• INSTRUCTIONS FOR THE TASK:
Transcribe this listing exactly; omit the pictures.

• DATA TO PROCESS:
******
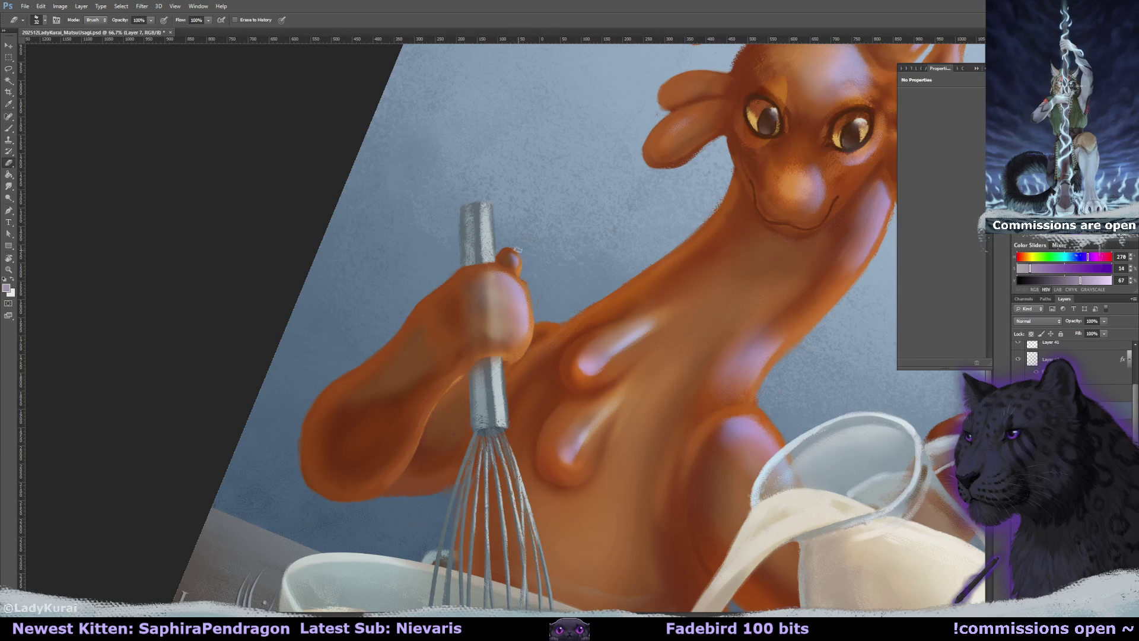
pyautogui.press('r')
pyautogui.moveTo(543, 296)
pyautogui.mouseDown()
pyautogui.moveTo(508, 305)
pyautogui.moveTo(363, 188)
pyautogui.mouseUp()
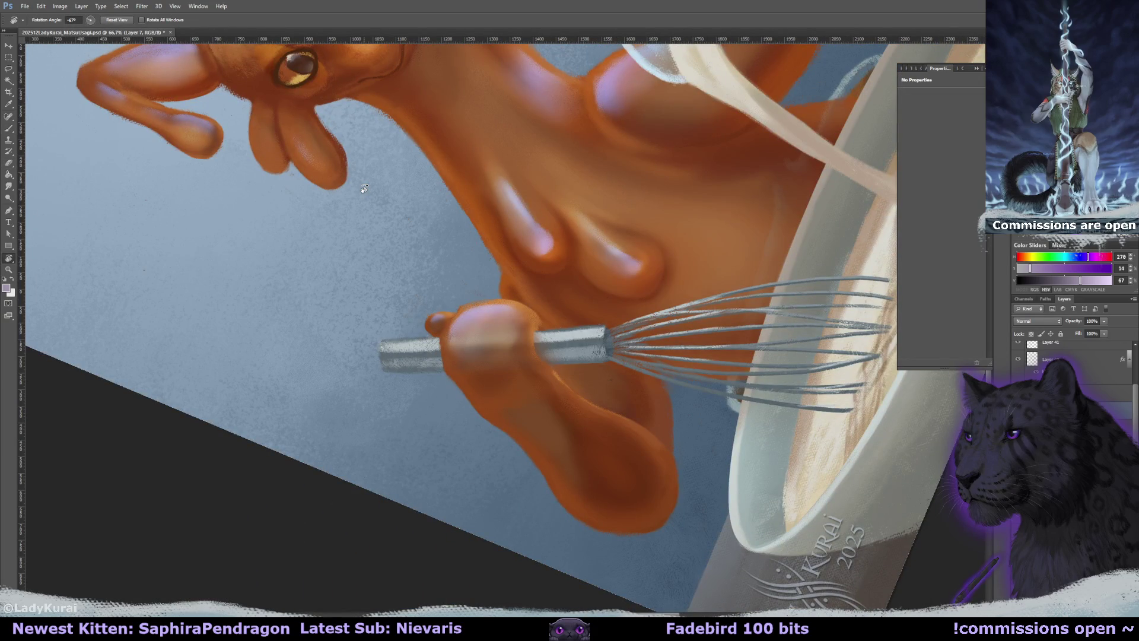
pyautogui.moveTo(392, 271)
pyautogui.mouseDown()
pyautogui.moveTo(483, 318)
pyautogui.moveTo(509, 313)
pyautogui.moveTo(415, 285)
pyautogui.mouseUp()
******
• ANSWER SPACE:
pyautogui.press('r')
pyautogui.moveTo(543, 296)
pyautogui.mouseDown()
pyautogui.moveTo(508, 305)
pyautogui.moveTo(363, 188)
pyautogui.mouseUp()
pyautogui.moveTo(392, 271)
pyautogui.mouseDown()
pyautogui.moveTo(483, 318)
pyautogui.moveTo(509, 313)
pyautogui.moveTo(415, 285)
pyautogui.mouseUp()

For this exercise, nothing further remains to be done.